There's a moment in every agentic project where the system is working well enough in testing that the temptation to deploy becomes almost irresistible. The demos are clean. The obvious cases all pass. The team has been looking at it for weeks and nobody can find a new way to break it. Ship it.

Don't. Not yet.

The gap between "working in testing" and "working in production" is wider for agentic systems than for most software, because agentic systems encounter a much more diverse distribution of inputs in the real world than any test suite captures. Users do unexpected things. They provide context in unusual formats. They ask questions at the boundary of scope. They combine capabilities in ways you never anticipated. The agent that handles your test cases gracefully can still fail badly on the inputs you didn't think to test.

The discipline is to run the system in staging — against real-world-like inputs, with real-world-like variability — until it stops surprising you. Not until it handles everything perfectly, but until the failure modes are familiar.
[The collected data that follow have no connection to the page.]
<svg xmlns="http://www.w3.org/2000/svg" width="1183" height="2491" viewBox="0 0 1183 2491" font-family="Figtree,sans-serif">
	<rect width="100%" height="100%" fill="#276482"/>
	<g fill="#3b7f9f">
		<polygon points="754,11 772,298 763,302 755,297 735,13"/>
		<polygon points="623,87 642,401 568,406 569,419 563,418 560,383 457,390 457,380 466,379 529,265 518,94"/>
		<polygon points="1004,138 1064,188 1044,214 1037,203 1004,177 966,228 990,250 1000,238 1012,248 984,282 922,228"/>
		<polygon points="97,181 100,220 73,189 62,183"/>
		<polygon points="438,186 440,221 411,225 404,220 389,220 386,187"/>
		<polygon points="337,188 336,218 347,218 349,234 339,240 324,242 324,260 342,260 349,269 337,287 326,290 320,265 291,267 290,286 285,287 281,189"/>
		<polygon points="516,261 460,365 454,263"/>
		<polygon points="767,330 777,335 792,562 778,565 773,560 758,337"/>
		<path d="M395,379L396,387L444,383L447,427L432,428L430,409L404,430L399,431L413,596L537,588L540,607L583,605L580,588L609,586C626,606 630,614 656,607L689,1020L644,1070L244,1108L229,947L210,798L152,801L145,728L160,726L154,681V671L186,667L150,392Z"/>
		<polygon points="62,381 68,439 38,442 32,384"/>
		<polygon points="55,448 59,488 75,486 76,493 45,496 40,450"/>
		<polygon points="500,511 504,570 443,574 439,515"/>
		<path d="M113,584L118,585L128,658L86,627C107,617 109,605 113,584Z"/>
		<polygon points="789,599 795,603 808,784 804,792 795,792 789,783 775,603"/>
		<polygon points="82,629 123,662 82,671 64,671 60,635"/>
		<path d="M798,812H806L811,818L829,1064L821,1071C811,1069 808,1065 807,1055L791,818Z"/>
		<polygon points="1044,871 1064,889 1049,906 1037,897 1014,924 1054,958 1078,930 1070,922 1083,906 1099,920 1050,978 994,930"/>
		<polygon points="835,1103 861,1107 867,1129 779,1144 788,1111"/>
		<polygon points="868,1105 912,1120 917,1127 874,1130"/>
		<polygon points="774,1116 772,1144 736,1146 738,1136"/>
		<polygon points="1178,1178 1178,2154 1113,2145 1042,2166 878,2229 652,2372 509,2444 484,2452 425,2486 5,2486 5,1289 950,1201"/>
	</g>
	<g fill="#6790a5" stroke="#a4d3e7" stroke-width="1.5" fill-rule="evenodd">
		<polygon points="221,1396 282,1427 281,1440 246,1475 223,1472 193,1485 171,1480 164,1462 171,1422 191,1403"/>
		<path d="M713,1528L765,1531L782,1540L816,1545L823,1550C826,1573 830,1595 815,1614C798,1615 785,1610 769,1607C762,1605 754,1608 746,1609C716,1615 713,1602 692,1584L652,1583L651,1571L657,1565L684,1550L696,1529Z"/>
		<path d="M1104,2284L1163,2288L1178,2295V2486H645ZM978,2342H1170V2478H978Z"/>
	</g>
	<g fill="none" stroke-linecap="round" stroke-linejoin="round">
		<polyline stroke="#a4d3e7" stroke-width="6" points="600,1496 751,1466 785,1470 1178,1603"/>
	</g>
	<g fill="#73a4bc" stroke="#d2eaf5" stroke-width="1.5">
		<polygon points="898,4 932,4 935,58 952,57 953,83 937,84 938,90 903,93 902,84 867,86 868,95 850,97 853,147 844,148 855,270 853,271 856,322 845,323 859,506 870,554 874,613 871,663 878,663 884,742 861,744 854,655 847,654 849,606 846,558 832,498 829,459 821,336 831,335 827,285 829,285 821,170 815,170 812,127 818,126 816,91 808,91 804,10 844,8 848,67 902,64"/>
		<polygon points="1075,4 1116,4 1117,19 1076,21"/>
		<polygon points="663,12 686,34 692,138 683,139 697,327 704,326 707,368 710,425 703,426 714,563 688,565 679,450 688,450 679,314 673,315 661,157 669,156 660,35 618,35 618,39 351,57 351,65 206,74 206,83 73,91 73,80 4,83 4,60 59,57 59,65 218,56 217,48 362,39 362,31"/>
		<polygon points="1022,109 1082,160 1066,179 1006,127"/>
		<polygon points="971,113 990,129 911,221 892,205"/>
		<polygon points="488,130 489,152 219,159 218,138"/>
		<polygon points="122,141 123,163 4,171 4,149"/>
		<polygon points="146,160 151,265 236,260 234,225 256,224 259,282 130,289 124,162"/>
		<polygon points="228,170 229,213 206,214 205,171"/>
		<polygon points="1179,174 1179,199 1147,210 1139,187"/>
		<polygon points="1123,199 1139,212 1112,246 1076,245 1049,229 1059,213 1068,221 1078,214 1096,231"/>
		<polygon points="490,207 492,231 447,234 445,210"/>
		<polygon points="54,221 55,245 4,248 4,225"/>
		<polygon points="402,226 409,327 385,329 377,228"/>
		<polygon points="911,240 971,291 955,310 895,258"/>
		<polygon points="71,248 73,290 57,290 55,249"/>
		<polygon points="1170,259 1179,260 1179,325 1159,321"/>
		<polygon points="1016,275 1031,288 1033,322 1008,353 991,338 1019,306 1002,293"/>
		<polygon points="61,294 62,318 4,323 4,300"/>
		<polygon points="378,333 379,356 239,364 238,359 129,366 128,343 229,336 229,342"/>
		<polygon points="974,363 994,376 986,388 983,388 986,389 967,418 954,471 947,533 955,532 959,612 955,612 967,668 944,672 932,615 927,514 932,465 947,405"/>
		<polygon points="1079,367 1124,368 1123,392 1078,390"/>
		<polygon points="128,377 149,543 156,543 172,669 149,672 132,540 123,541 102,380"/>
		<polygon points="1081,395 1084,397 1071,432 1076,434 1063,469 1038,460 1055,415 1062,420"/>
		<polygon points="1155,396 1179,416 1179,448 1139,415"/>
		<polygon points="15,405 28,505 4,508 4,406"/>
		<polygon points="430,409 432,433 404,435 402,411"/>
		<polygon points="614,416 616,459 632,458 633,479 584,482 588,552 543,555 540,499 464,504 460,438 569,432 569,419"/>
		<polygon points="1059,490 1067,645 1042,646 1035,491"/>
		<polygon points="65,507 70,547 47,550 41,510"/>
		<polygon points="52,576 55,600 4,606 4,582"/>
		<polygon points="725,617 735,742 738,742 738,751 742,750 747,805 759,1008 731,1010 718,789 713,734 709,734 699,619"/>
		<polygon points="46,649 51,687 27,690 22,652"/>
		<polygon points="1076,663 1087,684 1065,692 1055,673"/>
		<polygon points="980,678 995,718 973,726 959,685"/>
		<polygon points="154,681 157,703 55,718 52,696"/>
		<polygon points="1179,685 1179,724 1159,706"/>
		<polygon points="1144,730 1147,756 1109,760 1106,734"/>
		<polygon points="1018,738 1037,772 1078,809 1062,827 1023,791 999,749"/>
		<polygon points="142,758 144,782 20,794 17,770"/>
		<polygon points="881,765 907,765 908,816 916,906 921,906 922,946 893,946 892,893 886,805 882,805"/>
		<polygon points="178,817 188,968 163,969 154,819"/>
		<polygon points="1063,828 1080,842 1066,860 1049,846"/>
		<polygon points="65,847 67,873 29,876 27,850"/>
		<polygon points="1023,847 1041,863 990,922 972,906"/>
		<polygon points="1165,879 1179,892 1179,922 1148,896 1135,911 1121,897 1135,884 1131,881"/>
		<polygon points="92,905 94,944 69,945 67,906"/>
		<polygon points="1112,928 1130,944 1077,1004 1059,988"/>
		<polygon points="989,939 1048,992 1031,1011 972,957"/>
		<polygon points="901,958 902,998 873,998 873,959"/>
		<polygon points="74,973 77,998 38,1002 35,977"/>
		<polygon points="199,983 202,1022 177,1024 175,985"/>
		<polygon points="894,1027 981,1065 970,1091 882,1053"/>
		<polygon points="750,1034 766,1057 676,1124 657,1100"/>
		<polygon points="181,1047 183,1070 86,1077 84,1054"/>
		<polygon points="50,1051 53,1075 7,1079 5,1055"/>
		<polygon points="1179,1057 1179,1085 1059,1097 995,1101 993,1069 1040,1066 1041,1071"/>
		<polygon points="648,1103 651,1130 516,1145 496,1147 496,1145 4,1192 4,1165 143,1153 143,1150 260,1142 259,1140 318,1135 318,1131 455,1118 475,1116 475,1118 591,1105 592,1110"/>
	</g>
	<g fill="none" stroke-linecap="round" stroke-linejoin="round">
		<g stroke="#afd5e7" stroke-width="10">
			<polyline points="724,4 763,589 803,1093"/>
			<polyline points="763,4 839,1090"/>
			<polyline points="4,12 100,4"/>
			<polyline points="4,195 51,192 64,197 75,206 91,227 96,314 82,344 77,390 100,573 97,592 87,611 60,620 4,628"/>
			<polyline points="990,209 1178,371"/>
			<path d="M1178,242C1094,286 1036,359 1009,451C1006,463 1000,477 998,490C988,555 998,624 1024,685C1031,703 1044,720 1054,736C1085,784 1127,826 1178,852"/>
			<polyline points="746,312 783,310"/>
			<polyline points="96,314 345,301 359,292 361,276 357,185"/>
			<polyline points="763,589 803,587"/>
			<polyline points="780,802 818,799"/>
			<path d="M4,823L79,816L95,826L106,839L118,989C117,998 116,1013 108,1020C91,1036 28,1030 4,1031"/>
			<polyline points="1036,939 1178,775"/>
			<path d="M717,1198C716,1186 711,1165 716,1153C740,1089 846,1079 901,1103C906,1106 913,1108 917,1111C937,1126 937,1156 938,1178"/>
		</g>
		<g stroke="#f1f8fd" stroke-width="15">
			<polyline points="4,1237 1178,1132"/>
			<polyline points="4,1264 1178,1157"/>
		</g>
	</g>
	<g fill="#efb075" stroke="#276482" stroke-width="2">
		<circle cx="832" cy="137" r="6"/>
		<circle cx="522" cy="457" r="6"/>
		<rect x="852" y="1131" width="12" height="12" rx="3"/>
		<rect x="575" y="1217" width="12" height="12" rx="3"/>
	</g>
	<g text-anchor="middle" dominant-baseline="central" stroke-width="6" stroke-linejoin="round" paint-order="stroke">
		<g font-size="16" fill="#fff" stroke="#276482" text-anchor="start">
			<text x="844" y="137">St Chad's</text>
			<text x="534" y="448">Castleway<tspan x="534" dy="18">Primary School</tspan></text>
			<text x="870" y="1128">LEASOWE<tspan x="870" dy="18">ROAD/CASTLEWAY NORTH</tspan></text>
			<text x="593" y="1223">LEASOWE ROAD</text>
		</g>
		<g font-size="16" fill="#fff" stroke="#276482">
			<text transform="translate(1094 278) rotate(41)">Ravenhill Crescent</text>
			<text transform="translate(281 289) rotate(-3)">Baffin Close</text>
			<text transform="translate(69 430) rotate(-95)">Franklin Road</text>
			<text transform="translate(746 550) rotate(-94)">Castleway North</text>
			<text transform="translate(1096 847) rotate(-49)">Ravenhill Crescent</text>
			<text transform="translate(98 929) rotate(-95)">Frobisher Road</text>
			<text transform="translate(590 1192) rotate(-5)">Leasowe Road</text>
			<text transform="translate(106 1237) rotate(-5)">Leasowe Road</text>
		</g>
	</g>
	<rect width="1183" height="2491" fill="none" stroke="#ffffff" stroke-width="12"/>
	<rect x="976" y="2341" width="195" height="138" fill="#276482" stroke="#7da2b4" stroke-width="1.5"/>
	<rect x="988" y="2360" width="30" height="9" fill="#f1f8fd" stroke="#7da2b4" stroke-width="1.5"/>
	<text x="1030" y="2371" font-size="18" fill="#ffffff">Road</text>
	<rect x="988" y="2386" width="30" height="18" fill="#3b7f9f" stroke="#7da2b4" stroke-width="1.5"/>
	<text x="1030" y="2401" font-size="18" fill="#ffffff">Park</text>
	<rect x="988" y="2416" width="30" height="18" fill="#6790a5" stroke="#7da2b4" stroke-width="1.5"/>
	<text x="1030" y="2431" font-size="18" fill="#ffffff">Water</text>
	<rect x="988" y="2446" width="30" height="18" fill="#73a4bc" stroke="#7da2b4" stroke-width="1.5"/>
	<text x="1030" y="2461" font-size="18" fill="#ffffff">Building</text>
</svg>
Until you've seen the edge cases and decided how to handle them. Until the behavior feels predictable not because it never fails, but because when it fails, it fails in ways you recognize and have accounted for.

The "bored you" standard is deliberately subjective. It means the system has been running long enough that you're no longer discovering new failure modes. You've stopped being surprised. The last interesting failure was a while ago. That's when you have enough confidence in the system's behavior to trust it with real users.

This requires patience that's genuinely hard to maintain when stakeholders are eager and the system looks ready. The argument for waiting is asymmetric: a premature deployment that fails badly costs more — in user trust, in debugging time, in reputation — than a careful deployment that takes a few more weeks.

Let it bore you first. Production is not a testing environment.